Puis, dans les zones bombardées des villes et villages libanais, que les autorités civiles tentent de dégager, il y a une autre menace, soit celle des particules en suspension dans l’air.

Selon l’agence de presse du bureau de coordination des Affaires humanitaires de l’ONU, la destruction de 10 500 résidences, de 900 immeubles publics et privés ainsi que de nombreux ouvrages d’infrastructure comme des ponts et des routes ont provoqué le dégagement de particules de poussière et de substances chimiques pouvant provoquer des problèmes respiratoires et des cancers (voir Toxic air a major health hazard, IRIN, 16 août 2006).

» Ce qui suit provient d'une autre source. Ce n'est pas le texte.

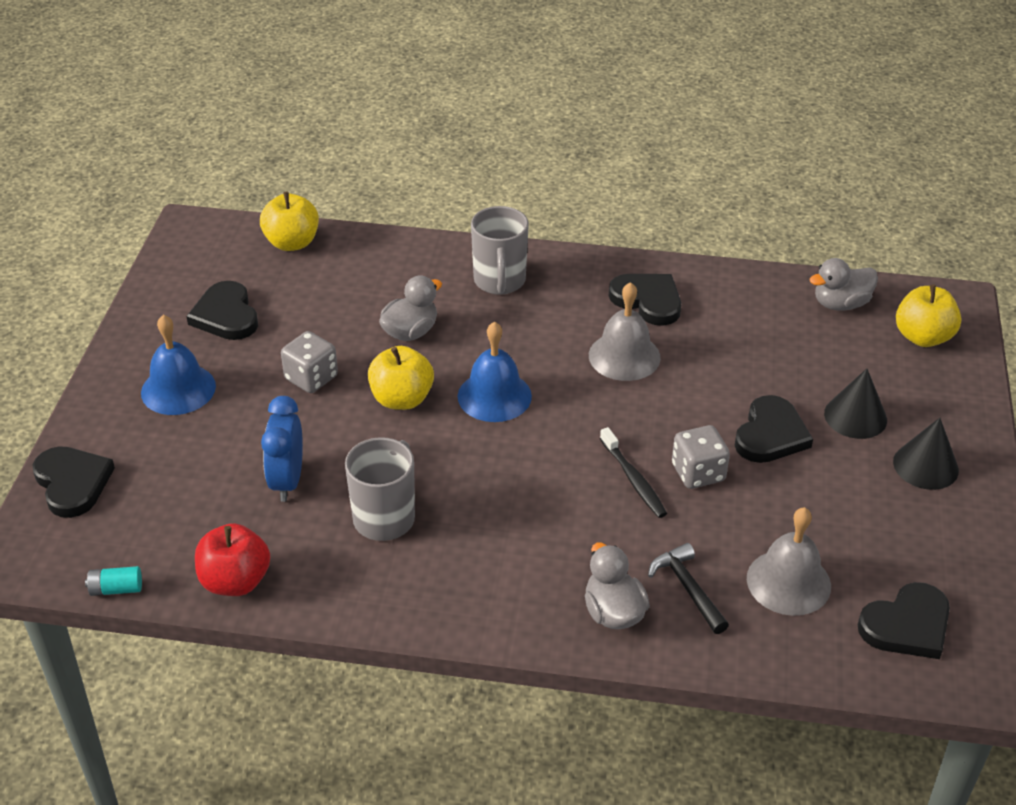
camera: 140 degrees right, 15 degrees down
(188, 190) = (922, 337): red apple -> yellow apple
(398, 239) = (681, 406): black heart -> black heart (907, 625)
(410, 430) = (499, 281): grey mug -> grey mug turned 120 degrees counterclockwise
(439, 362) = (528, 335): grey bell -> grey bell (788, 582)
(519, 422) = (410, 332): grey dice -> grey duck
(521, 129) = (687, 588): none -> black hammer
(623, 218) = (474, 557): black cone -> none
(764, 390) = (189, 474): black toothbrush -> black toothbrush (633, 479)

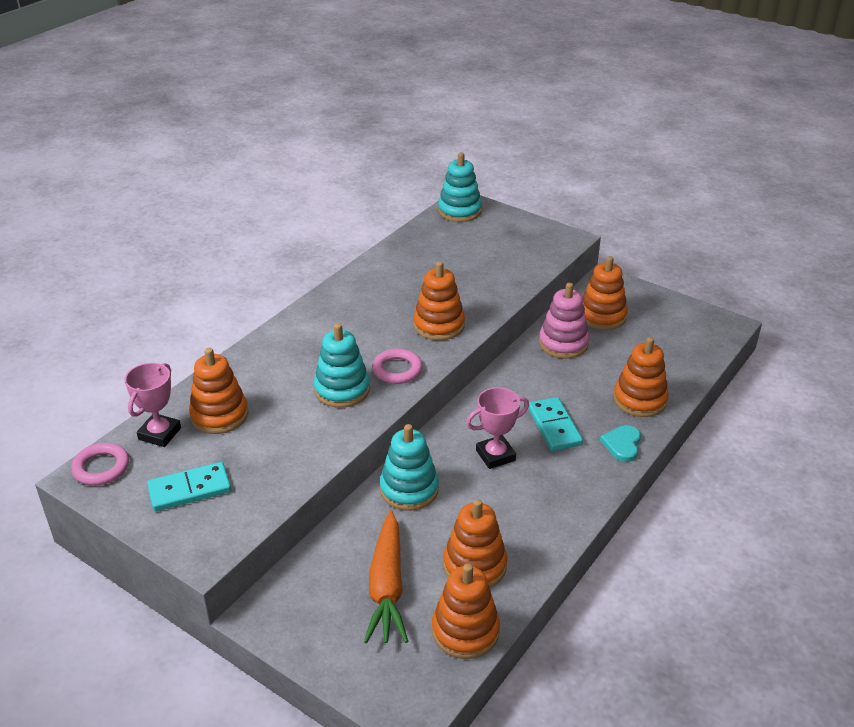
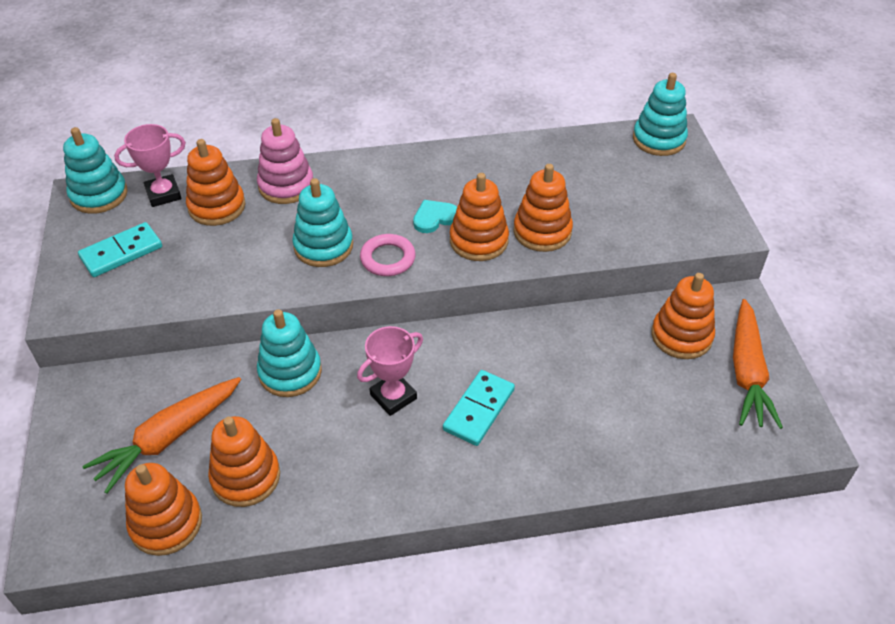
camera: 45 degrees right, 10 degrees up
(101, 468) = (99, 195): pink ring -> turquoise stacking toy
(189, 489) = (121, 252): turquoise domino -> turquoise domino turned 60 degrees counterclockwise
(495, 455) = (393, 397): pink trophy -> pink trophy turned 60 degrees counterclockwise
(563, 343) = (602, 337): pink stacking toy -> pink stacking toy (286, 186)
(622, 444) = (514, 475): turquoise heart -> turquoise heart (434, 218)
(639, 400) = (594, 446): orange stacking toy -> orange stacking toy (542, 231)
(657, 313) = (747, 372): none -> orange carrot

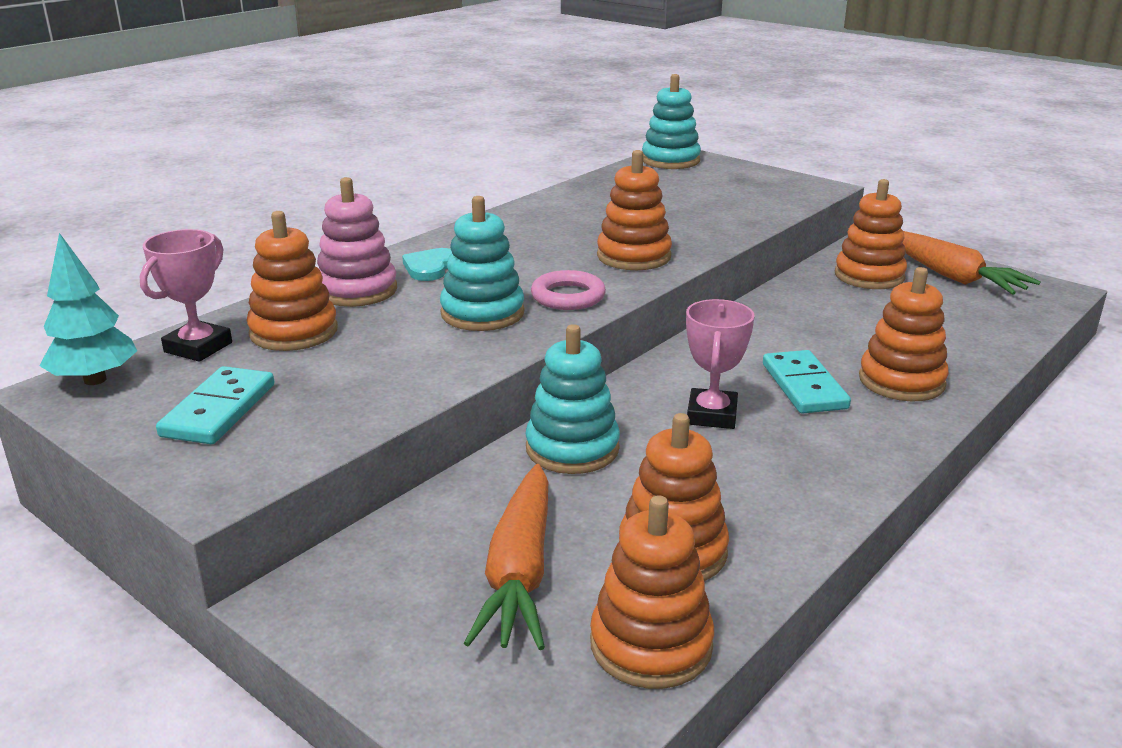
camera: 40 degrees left, 20 degrees down
(99, 195) = (95, 380): turquoise stacking toy -> turquoise tree
(434, 218) = (564, 258): turquoise heart -> turquoise heart (430, 267)
(542, 231) = (679, 233): orange stacking toy -> orange stacking toy (901, 381)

Rappelons un phénomène semblable à New York après l’effondrement des tours jumelles du World Trade Center.  À l’époque, comme l’a démontré une enquête interne publiée en 2003, la Maison Blanche avait exercé des pressions sur l’agence de protection de l’environnement (EPA) pour qu’elle émette des rapports rassurants sur la qualité de l’air à New York et omette certaines données, exigeant même que tous les communiqués de l’agence soient soumis à l’approbation du conseil national de sécurité (voir EPA's 9/11 Air Ratings Distorted, Report Says, Los Angeles Times, 23 août 2003).

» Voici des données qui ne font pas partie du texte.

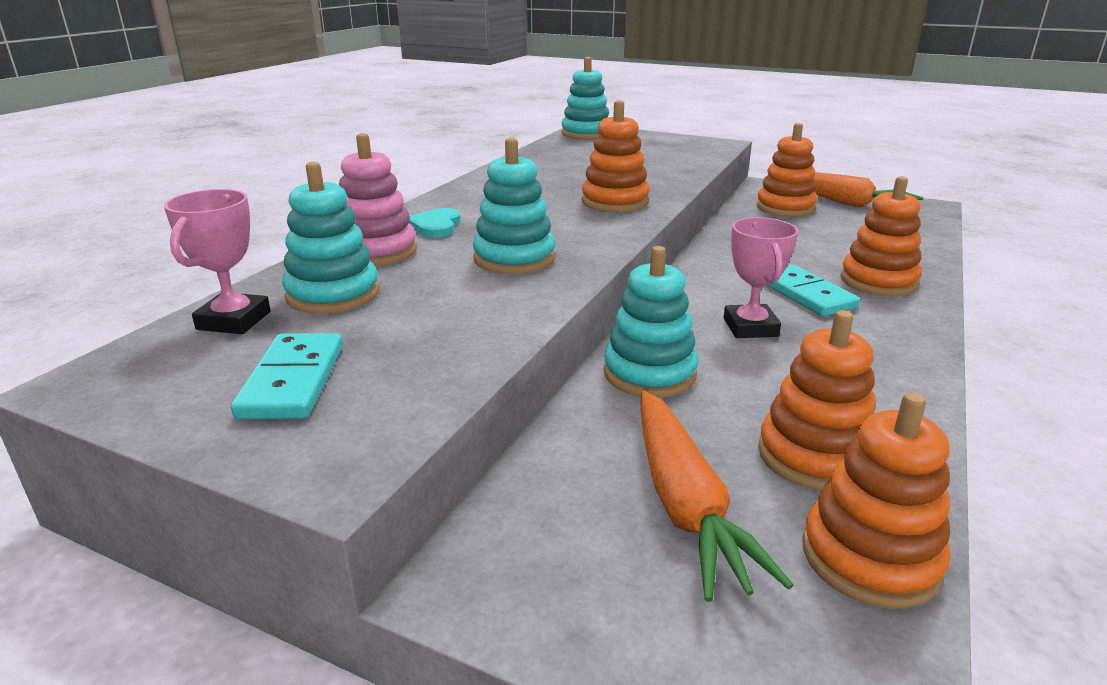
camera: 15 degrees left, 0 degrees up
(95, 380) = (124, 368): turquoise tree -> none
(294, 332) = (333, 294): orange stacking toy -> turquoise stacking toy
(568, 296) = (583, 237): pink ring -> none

Selon Wael Hmaidan, coordonnateur de l’organisme environnemental Greeline à Beyrouth, et Zeina al-Hajj de Greenpeace, le bombardement de manufactures de produits plastiques, de verre et de produits alimentaires a entraîné le dégagement dans l’air de particules, de dioxines et de bi-phénols polychlorés (BPC), et près de deux millions de Libanais (la moitié de la population) y seraient exposés.  Ces produits sont bio-accumulatifs dit al-Hajj, et ils peuvent provoquer des cancers, ajoutant que les bombes elles-mêmes sont une source de pollution.  «Avec tous les produits qu’elles contiennent, et le grand nombre qui ont été larguées, ça constitue en soi un désastre écologique.»

En fait, la situation est si chaotique au Liban qu’aucune évaluation précise de la situation d’ensemble, ni des coûts de réhabilitation, n’est possible pour le moment.  A-t-on utilisé des obus à l’uranium appauvri (néanmoins radioactifs) comme le soupçonne le ministère libanais de l’environnement?  Qu’en est-il de la couverture végétale mise à mal par des incendies de forêts déclenchés par des bombardements?

Si le Liban a devant lui un vaste chantier de reconstruction, celui de la réhabilitation de l’environnement n’en est pas moins considérable.